"It always seems impossible until it's done" Nelson Mandela

This year's focus

In 2018 the Resilience Shift will focus on accelerating theory into practice, on sector inter-dependencies and how they affect resilience outcomes, and on interpreting and adding clarity to key concepts.

Additionally the agenda setting work of year 1 (set out below) pointed us in the direction of translating learning from one sector to another and of working towards investment frameworks and standards for resilience.

How did we start?

The Resilience Shift was was set up in 2016 to address the recommendations of the Lloyd's Register Foundation Foresight review of resilience engineering, delivered in partnership with Arup.

Expected outcomes

Six outcomes have been set as the indicators of a successful change in mindset, education and practice, which would demonstrate a resilience shift as regards critical infrastructure:

1.Common understanding of sectors as global systems and the effect that decisions within these sectors have on the resilience of society.

2.The adoption of dynamic, performance-based (resilience-based) design approaches in broad practice.

3.The adoption or use of tools to value resilience and to make sure that resilience value is realized across the project life cycle.

4.The use of integrated systems approaches as context for critical infrastructure systems.

5.Integration of systems thinking and resilience concepts into the education and understanding of those responsible for planning, designing, delivering, regulating and operating critical infrastructure.

6.Adoption of transformative technologies that facilitate (rather than compromise) critical system functionality.

Year 1 – setting up the programme

In the first year, our key activities have included mobilisation of the programme, agenda setting, establishing the programme’s identity, and creating the conditions necessary for effective delivery.

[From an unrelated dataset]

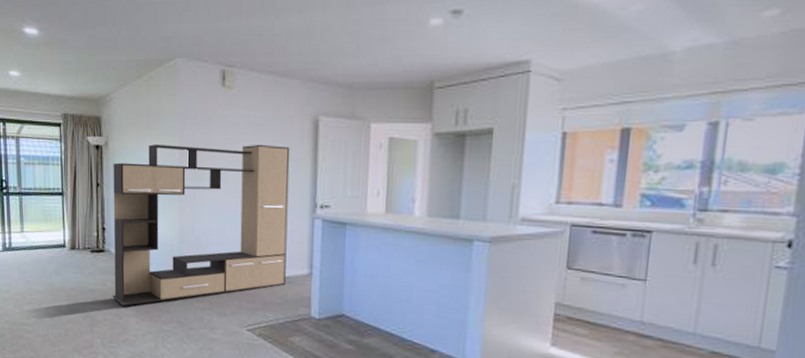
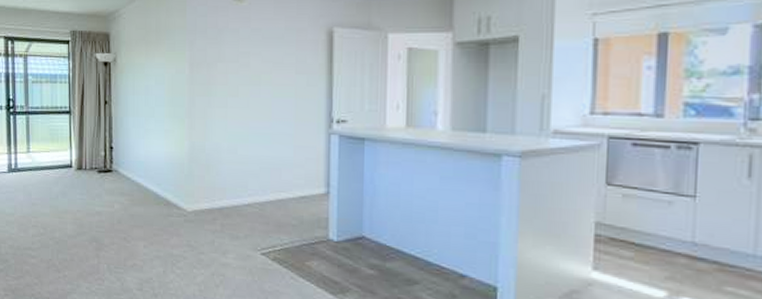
media console: present [112,144,290,306] -> none [119,57,304,229]

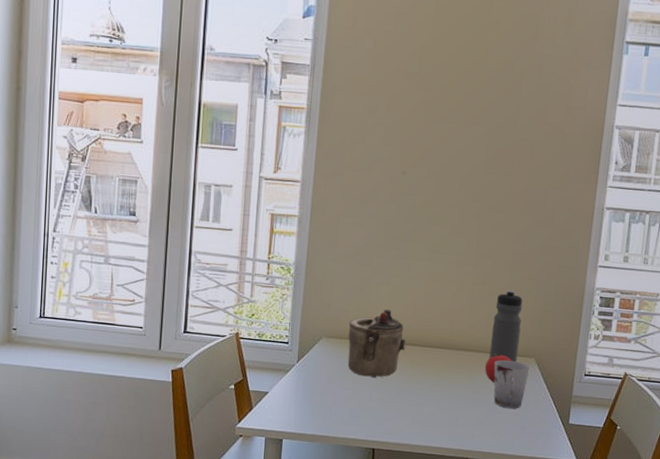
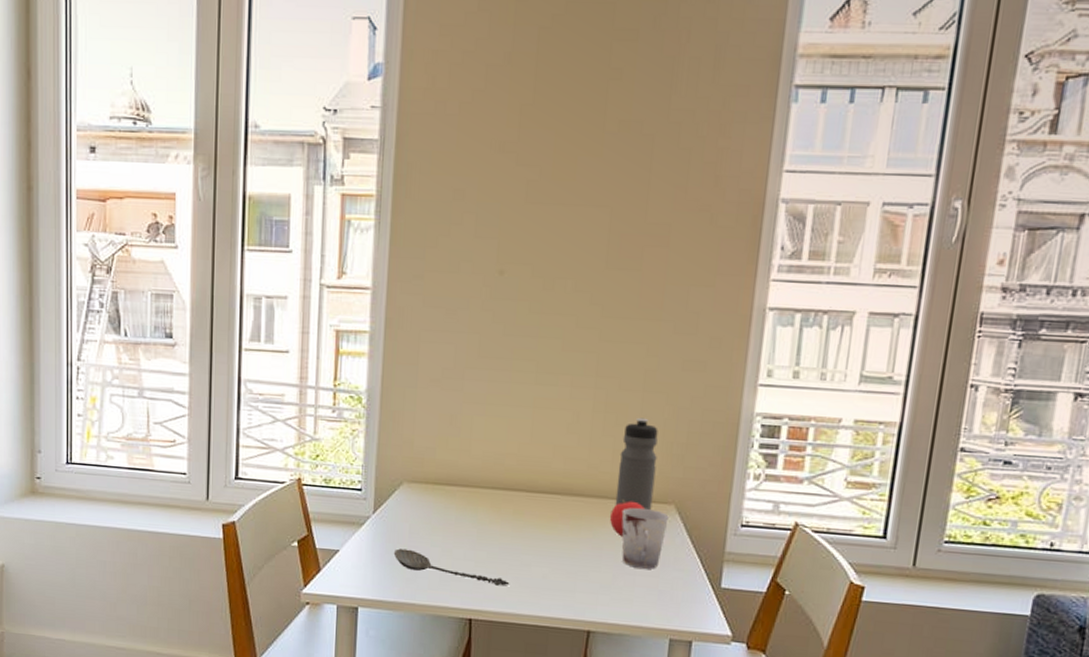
spoon: none [313,391,406,422] -> present [393,548,510,586]
teapot: present [347,309,407,378] -> none [435,445,509,531]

The initial call for proposals was launched in January 2017, and the first projects started in March 2017.

What have we learned so far?

We have carried out a significant amount of research to test the proposals and outcomes of the programme, and inform its future approach.

  • There is a growing body of academic work but we are clear that resilience must now move from theory to practice, building in learning loops to document, inform and improve education, practice and outcomes.
  • There are many professional routes to resilience and we need to be mindful of building on best practice and specific sector expertise. However, the scope and parameters for infrastructure projects will need to broaden if we are to include resilience considerations from the outset.
  • There are good reasons for classic engineering approaches which consider single assets not systems, and require design to fixed thresholds. For many decades, these approaches were more than good enough, with the obvious evidence being that where best practices are followed, structures and infrastructure generally do not fail.
  • Engineering for the future has traditionally been based on past events and past performance. It uses sound statistical and probabilistic approaches based on historic observations, as well as modelling and expert opinion. The difference is that we live in a much more complex, interdependent world and we must design for a diverse and uncertain future.
  • Design, construction and operation of critical infrastructure requires decisions to be made in the face of multiple known and unknown hazards and highly uncertain cost estimates. This requires an adaptive approach in design and engineering practice.

 

What do we mean by resilience in this context?

The resilience of critical infrastructure is about its functionality, its ability to continue to provide critical services, protect or connect communities, enabling the flow of goods, services, people and knowledge. We have adopted a set of resilience characteristics that we think fits best for the purpose of understanding resilience in critical infrastructure in practice.

Success would mean that critical infrastructure can:

  • Withstand and endure (safe failure)
  • Recover (appropriately prompt recovery)
  • Adapt (and have adaptive capacity)
  • Transform (and knowing when it is time to)

Risk vs resilience and known hazards vs deep uncertainty are fundamental tensions challenging current practice.

We believe that resilience is about complexity and systems thinking and requires a different approach to traditional, complicated engineering problems. Human factors and the understanding of socio-technical systems are therefore critical.

 

What do we mean by 'critical infrastructure' in this context?

Critical Infrastructure Services

Our research suggests that critical infrastructure is a common term used broadly by different organisations and countries, thereby reinforcing the significance of infrastructure in society.

A clear majority of the critical infrastructure definitions focus on the services that are enabled by critical infrastructure, highlighting that they are considered critical based on the consequence of its failure, which would create a significant impact to human life, economic activity and/or national security.

A failure in this context should be understood as a system which is prevented from continuing to perform its function - as opposed to the failure of a physical asset, which is understood as a damage or loss.